- Born: January 8, 1932 (age 94) Topeka, Kansas
- Known for: Co-creation of "Cray Blitz"

= Harry L. Nelson =

American mathematician and computer programmer (born 1932)

Harry Lewis Nelson (born January 8, 1932) is an American mathematician and computer programmer. He was a member of the team that won the World Computer Chess Championship in 1983 and 1986, and was a co-discoverer of the 27th Mersenne prime in 1979 (at the time, the largest known prime number). He also served as editor of the Journal of Recreational Mathematics for five years. Most of his professional career was spent at Lawrence Livermore National Laboratory where he worked with some of the earliest supercomputers. He was particularly noted as one of the world's foremost experts in writing optimized assembly language routines for the Cray-1 and Cray X-MP computers. Nelson had a lifelong interest in puzzles of all types, and founded the MiniMax Game Company, a small venture that helps puzzle inventors to develop and market their products.

In 1994, Nelson donated his correspondence from his days as editor of the Journal of Recreational Mathematics to the University of Calgary Library as part of the Eugène Strens Recreational Mathematics Special Collection.

==Biography==

===Early years===
Nelson was born on January 8, 1932, in Topeka, Kansas, the third of four children. He attended local schools and was active in the Boy Scouts, earning the rank of Eagle Scout. Nelson attended Harvard University as a freshman, but then had to drop out for financial reasons. He attended the University of Kansas as a sophomore, but was able to return to Harvard for his junior and senior years, receiving a bachelor's degree in mathematics from Harvard in 1953. In 1952, just before the start of his senior year, he married his high school sweetheart, Claire (née Rachael Claire Ensign). After graduating, he was inducted into the U.S. Army, but was never deployed overseas. He was honorably discharged in 1955, having attained the rank of sergeant. He enrolled in graduate studies at the University of Kansas, earning a master's degree in mathematics in 1957. It was during this period that he became fascinated by the then-new programmable digital computer. Nelson worked towards a Ph.D. until 1959, but the combination of his GI Bill educational benefits running out, needing to support a wife and three children, and the mathematics department rejecting his proposal to do his thesis on computers convinced him to leave the university without completing his Ph.D., and to get a job.

Initially, Nelson worked for Autonetics, an aerospace company in southern California. In 1960 he went to work for the Lawrence Radiation Laboratory (later renamed Lawrence Livermore National Laboratory or LLNL), in Livermore, California.
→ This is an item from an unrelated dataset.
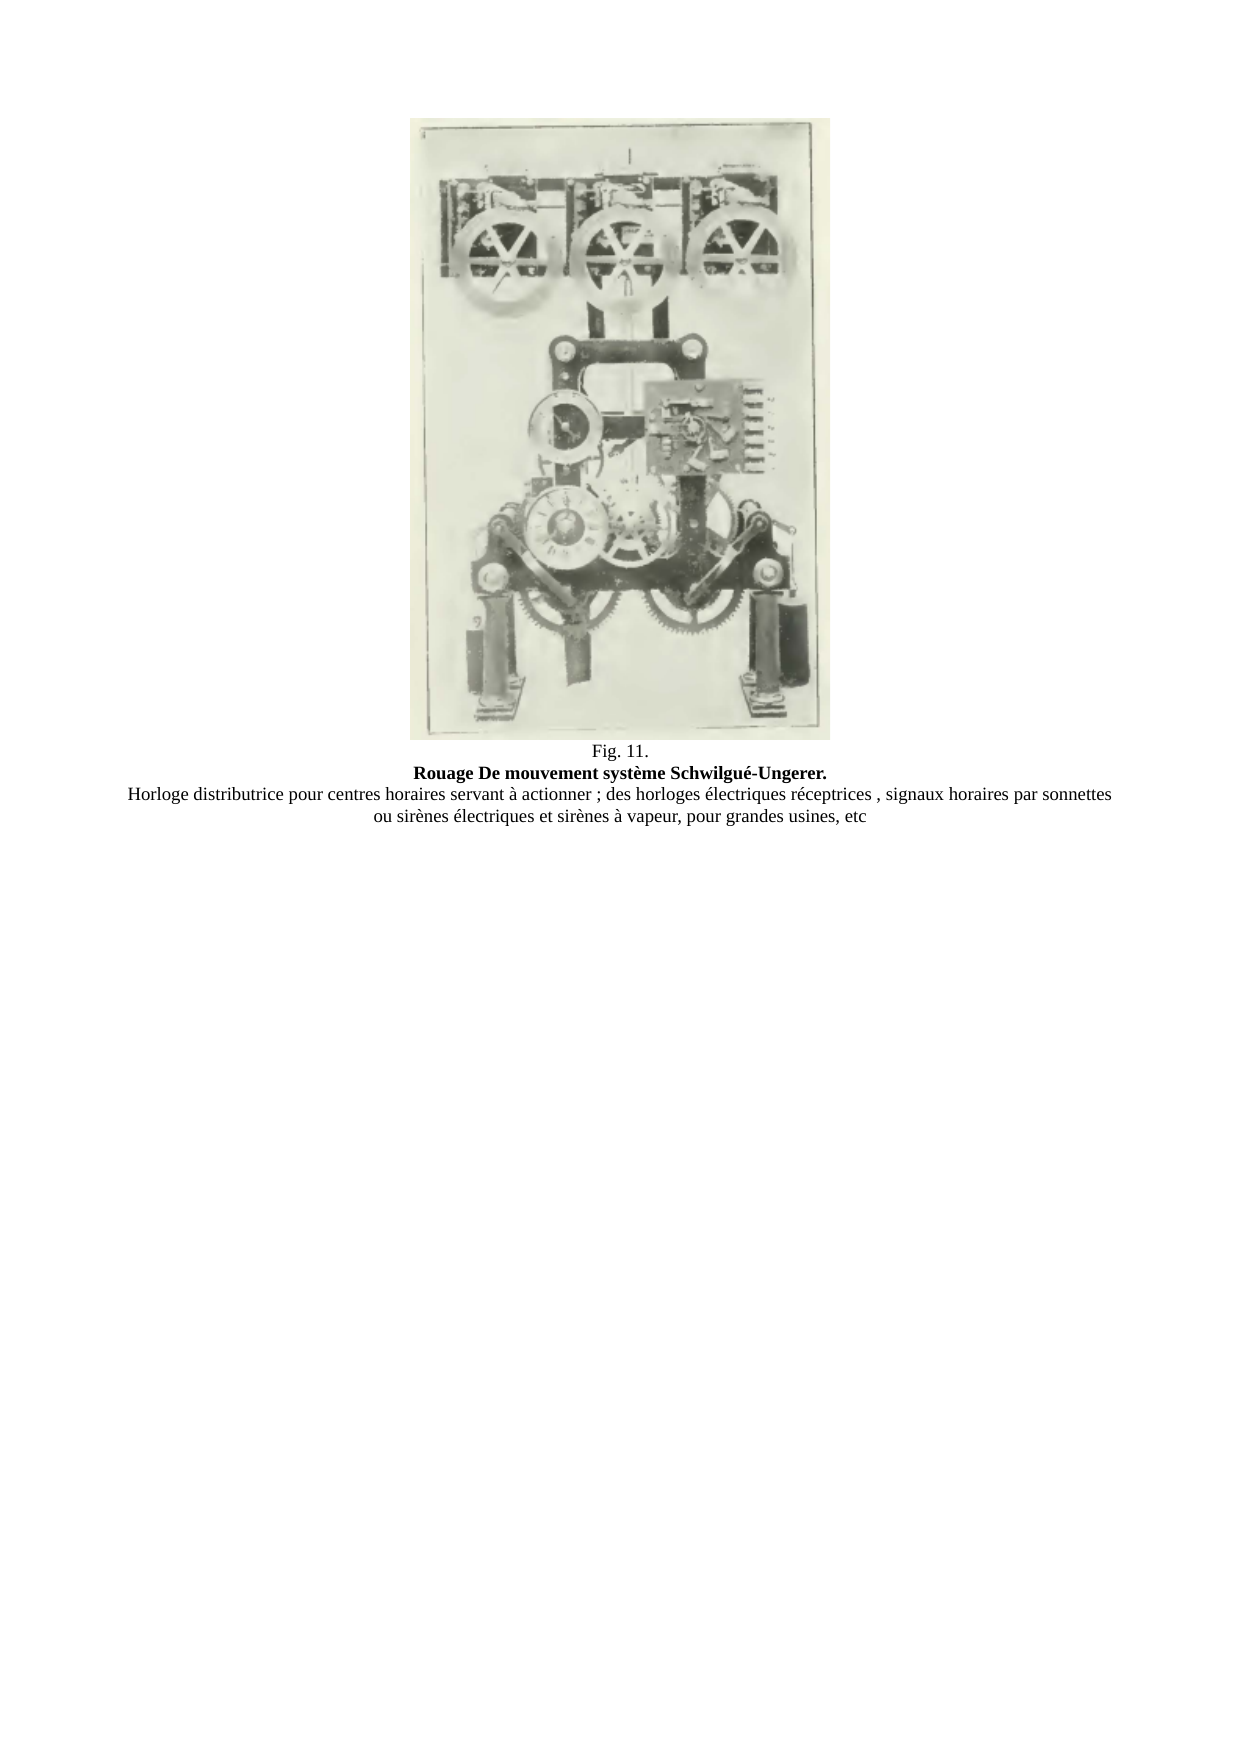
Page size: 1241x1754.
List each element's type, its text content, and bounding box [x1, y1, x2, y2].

He remained working there until his retirement in 1991. Nelson worked on a variety of computers at LLNL, beginning with the IBM 7030 (nicknamed Stretch). In the 1960s, early units of a new computer were typically delivered as "bare metal," i.e. no software of any kind, including no compiler and no operating system. Programs needed to be written in assembly language, and the programmer needed to have intimate and detailed knowledge of the machine. A lifelong puzzle enthusiast, Nelson sought to understand every detail of the hardware, and earned a reputation as an expert on the features and idiosyncrasies of each new machine. Over time he became the principal person at LLNL in charge of doing acceptance testing of new hardware.

===27th Mersenne prime===
During the process of acceptance testing, a new supercomputer would typically run diagnostic programs at night to ensure stability and reliability of its hardware and controlling software. During the acceptance testing of LLNL's first Cray-1 computer, Nelson teamed up with Cray employee David Slowinski to devise a program that would hunt for the next Mersenne prime, while simultaneously being a legitimate diagnostic program. On April 8, 1979, the team found the 27th Mersenne prime: 2^{44497} - 1, the largest prime number known at that time.

===Computer chess===
In 1980, Nelson came across a copy of the chess program Cray Blitz written by Robert Hyatt. Using his detailed knowledge of the Cray-1 architecture, Nelson re-wrote a key routine in assembly language and was able to significantly speed up the program. The two began collaborating along with a third team member, Albert Gower, a strong correspondence chess player. In 1983, Cray Blitz won the World Computer Chess Championship, and successfully defended its title in 1986.

The 1986 Championship was marred by controversy when the HiTech team, led by Hans Berliner, accused the Cray Blitz team of cheating. The charge was investigated for a few months by the tournament director, David Levy, and dismissed. Despite the dismissal, the experience somewhat soured the computer chess scene for Nelson, although he remained active until the ACM discontinued the annual computer chess tournaments in 1994.

==Puzzles and problems==
Nelson was active with the International Puzzle Party, and was a longtime contributor to the Journal of Recreational Mathematics. He served as Editor of the Journal for 5 years, and sat on its editorial board for many years after stepping down as Editor.